##### Given passage #####
Welcome back! In my last column, your life-work assignment was to learn about a group of people to which you did not belong. I encouraged you to learn about a group with which you felt at odds.
The submissions I received were fascinating. I learned that ski jumpers are sometimes afraid of heights (there goes my excuse for not ski jumping!), and that there are people who contract with butterfly houses to procure the wings of the deceased for artistic purposes.
Another participant wrote this: “I read about DACA and the application process because it was being discussed a lot in the news and some are angry. I learned they are held to high standards and am still reading to understand this program better. I now want to understand its history and current status better. Thanks for the push.”
I feature this response at length because it got my gears turning, thinking about our relationships with the media and how it colors our relationships with each other. In short, it got me thinking about Facebook fights.
Many of us have felt pulled into an argument in an online space like Facebook. Sociolinguistic norms shift when we’re not face-to-face. It’s easier to be meaner, to feel attacked, and to easily lose sight of the ultimate goal, which is—or at least should be—greater understanding of a wider variety of views for all involved.
A common ploy in these bloodbaths masquerading as discussions is dismissing a source of information wholesale that someone has used to back a claim. It can feel like an efficient way to shut the whole thing down and get back to the rest of your life.
But here’s the rub: Any time you make a blanket statement discrediting an entire media outlet instead of the ideas it has expressed, you’re employing a logical fallacy called an ad hominem attack. You’re foregoing sound logic.
Let’s try an example: Your friend has posted something about the threat of nuclear war between the USA and North Korea. And then your friend’s Uncle Al adds a link to a Fox News article titled something like “Opinion: Ridiculous Snowflakes Fear Nonexistent Threat of Nuclear War with North Korea.” Please switch out the word “Fox” for “Mother Jones” above and the word “Snowflakes” for “Deplorables” if it helps you better engage with this scenario.
You know how the next part goes. Everyone—you included—piles on Uncle Al to tell him he’s an idiot for believing anything from Fox News/Mother Jones, that Fox News/Mother Jones is ill-informed, sensationalist trash.
Here’s what you’re all really trying to say to Uncle Al: “I don’t believe the content of this article is objectively accurate.”
Here’s what Uncle Al is likely hearing, though: “I don’t believe you are capable of reading through bias or fact-checking sources.”
##### Data extracts #####
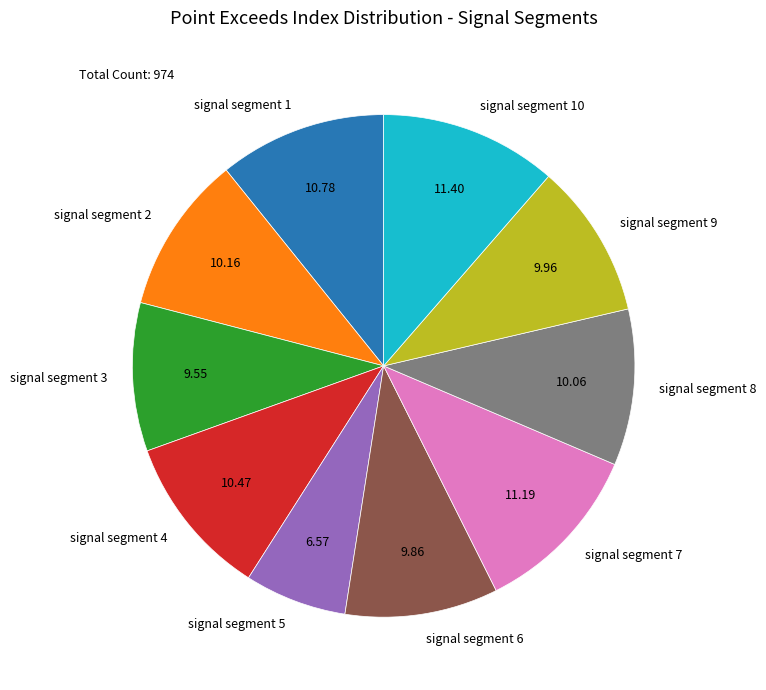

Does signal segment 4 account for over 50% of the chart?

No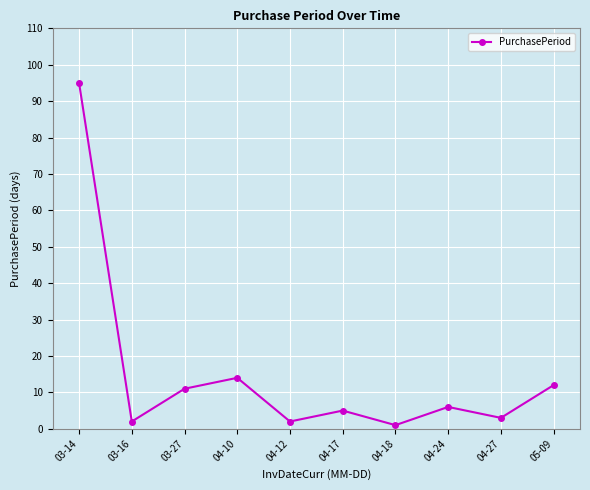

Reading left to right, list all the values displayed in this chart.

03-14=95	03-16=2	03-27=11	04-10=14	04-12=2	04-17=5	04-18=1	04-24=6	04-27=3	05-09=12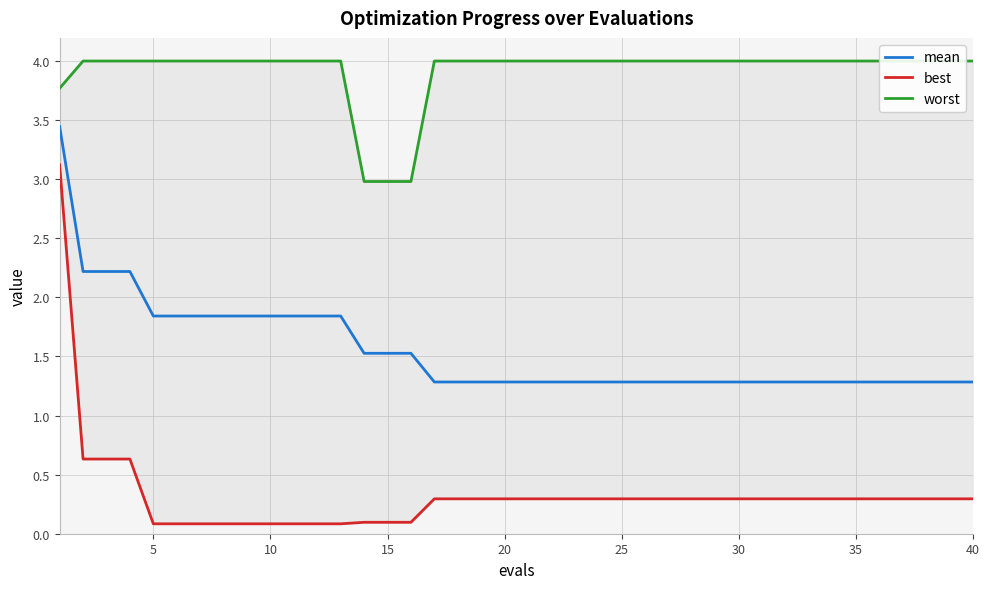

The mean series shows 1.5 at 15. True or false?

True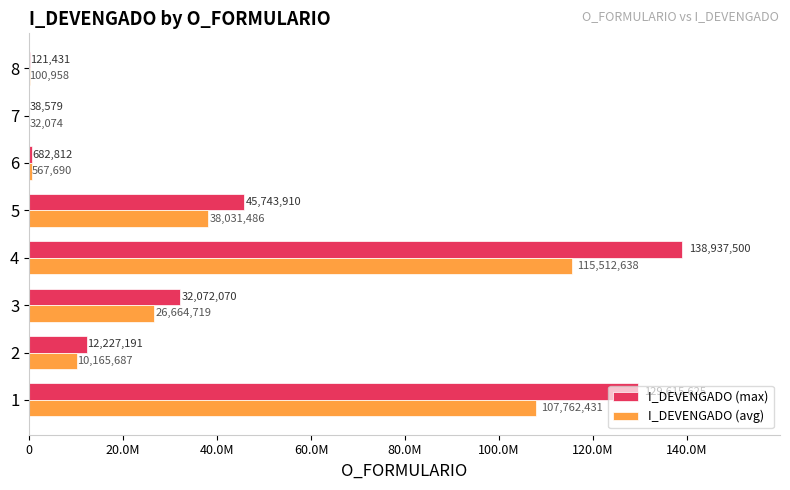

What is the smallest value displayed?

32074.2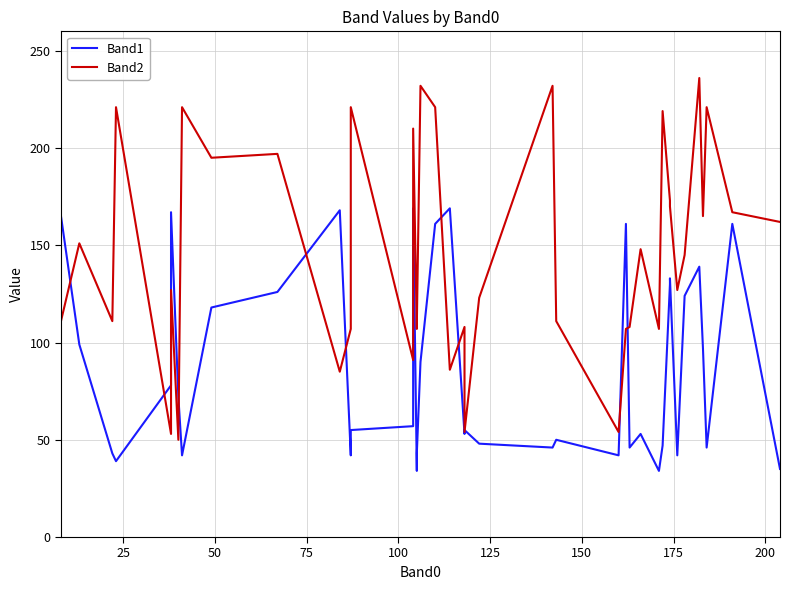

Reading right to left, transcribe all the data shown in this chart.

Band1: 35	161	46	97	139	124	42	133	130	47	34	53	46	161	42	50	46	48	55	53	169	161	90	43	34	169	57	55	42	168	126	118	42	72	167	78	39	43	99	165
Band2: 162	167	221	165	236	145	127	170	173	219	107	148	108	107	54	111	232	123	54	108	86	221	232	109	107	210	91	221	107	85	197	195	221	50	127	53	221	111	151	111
#####
== Required actions ==
• a. According to the column, what logical fallacy do you commit when you make a blanket statement discrediting an entire media outlet instead of the ideas it has expressed?
• b. Please copy the column word for word, from "Many of us have" up to and including "foregoing sound logic.".

== Responses for each task ==
• a. An ad hominem attack.

• b.
Many of us have felt pulled into an argument in an online space like Facebook. Sociolinguistic norms shift when we’re not face-to-face. It’s easier to be meaner, to feel attacked, and to easily lose sight of the ultimate goal, which is—or at least should be—greater understanding of a wider variety of views for all involved.
A common ploy in these bloodbaths masquerading as discussions is dismissing a source of information wholesale that someone has used to back a claim. It can feel like an efficient way to shut the whole thing down and get back to the rest of your life.
But here’s the rub: Any time you make a blanket statement discrediting an entire media outlet instead of the ideas it has expressed, you’re employing a logical fallacy called an ad hominem attack. You’re foregoing sound logic.